In a turnaround such as an acquisition or a stock buyback, Nicklin is willing to wait as long as two years to see how it pans out and will often hang on long after that if the premise for owning the stock still holds. His long-term outlook is one of the reasons that the portfolio turns over at about one-tenth the rate of the average stock fund. Once a stock reaches a predetermined price target or its fundamentals deteriorate or the premise for buying it no longer holds, Nicklin will likely sell it.

The portfolio's holdings include FMC Corporation, a diversified chemical company serving agricultural, industrial and consumer markets. Nicklin bought the stock soon after the company released a disappointing earnings report. A new holding, Beckman Coulter, makes instruments, chemicals and software for laboratories. This stock suffered a setback after problems were discovered with one of its lab tests. Nicklin believes the issue is neither huge nor lasting.

These stocks join the longtime fund holding Dr.
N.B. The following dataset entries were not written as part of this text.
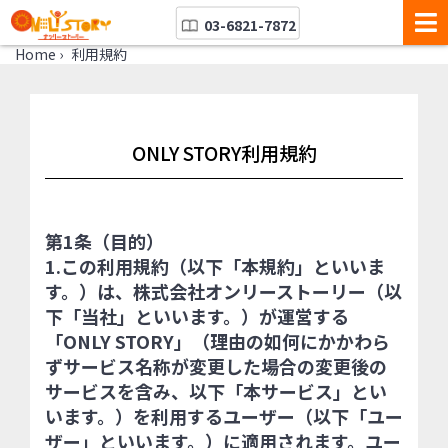
03-6821-7872
Home
›
利用規約
ONLY STORY利用規約
第1条（目的）
1.この利用規約（以下「本規約」といいま
す。）は、株式会社オンリーストーリー（以
下「当社」といいます。）が運営する
「ONLY STORY」（理由の如何にかかわら
ずサービス名称が変更した場合の変更後の
サービスを含み、以下「本サービス」とい
います。）を利用するユーザー（以下「ユー
ザー」といいます。）に適用されます。ユー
Pepper Snapple Group. Nicklin first began buying the stock two years ago, after former parent company Cadbury Schweppes loaded the company down with debt as part of a spin-off. The stock languished for months as the Snapple brand lost its luster and sales lagged in the slowing economy.
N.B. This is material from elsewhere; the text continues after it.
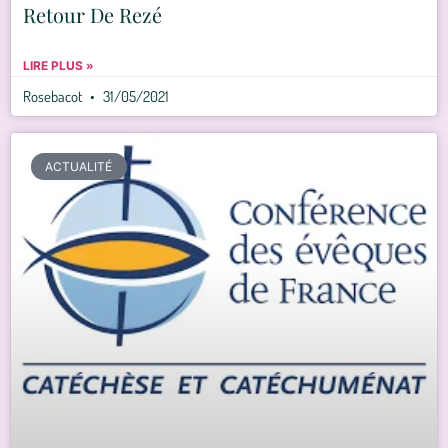
Retour De Rezé
LIRE PLUS »
Rosebacot
31/05/2021
ACTUALITÉ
Nicklin believed the company had a number of things going for it-a recognizable name and a loyal base of fans, including a number of friends who considered the taste truly unique. "The company improved distribution and was able to expand geographically and into fast food restaurants such as McDonalds," he says. "And it recast Snapple as an all-natural product by replacing corn syrup with sugar and changing its packaging." A $900 million windfall from Pepsi for the rights to distribute Snapple product was an unanticipated bonus.

One of the smaller companies in the portfolio is Baldor Electric. Nicklin first bought this stock three years ago when Baldor acquired a competitor, saddling itself with a large amount of debt in the process. But the deal paid off by opening up new markets to the company and by lowering its operational costs. With its ample free cash flow, Baldor has made significant progress in paring down its debt.

Nicklin's requirement that companies have a competitive advantage knocks out most commodity plays from his consideration, since recycling helps ensure an ample supply. An exception to this rule is oil stocks. "Oil is a different animal because it is so integral to growth in countries around the world. And you can't recycle oil. You have to keep finding it."

The fund bought a position several years ago in Anadarko Petroleum shortly after the company announced its acquisition of two major competitors for more than $23 billion. The deal left Anadarko deeply in debt, and when its stock fell, Nicklin moved in. Later, the driller's fortunes improved as its global exploration programs proved fruitful and its balance sheet improved as it sold off assets to pay down debt.

Nicklin believes the company, which has some of its operations in the Gulf of Mexico, can deal with the setbacks created by the area's recent oil well disaster. "Oil companies operating in the area will see new regulations that increase the cost of drilling in the region," he says. "But over the long term, I think they can absorb the additional expenses and operate in an environmentally acceptable fashion."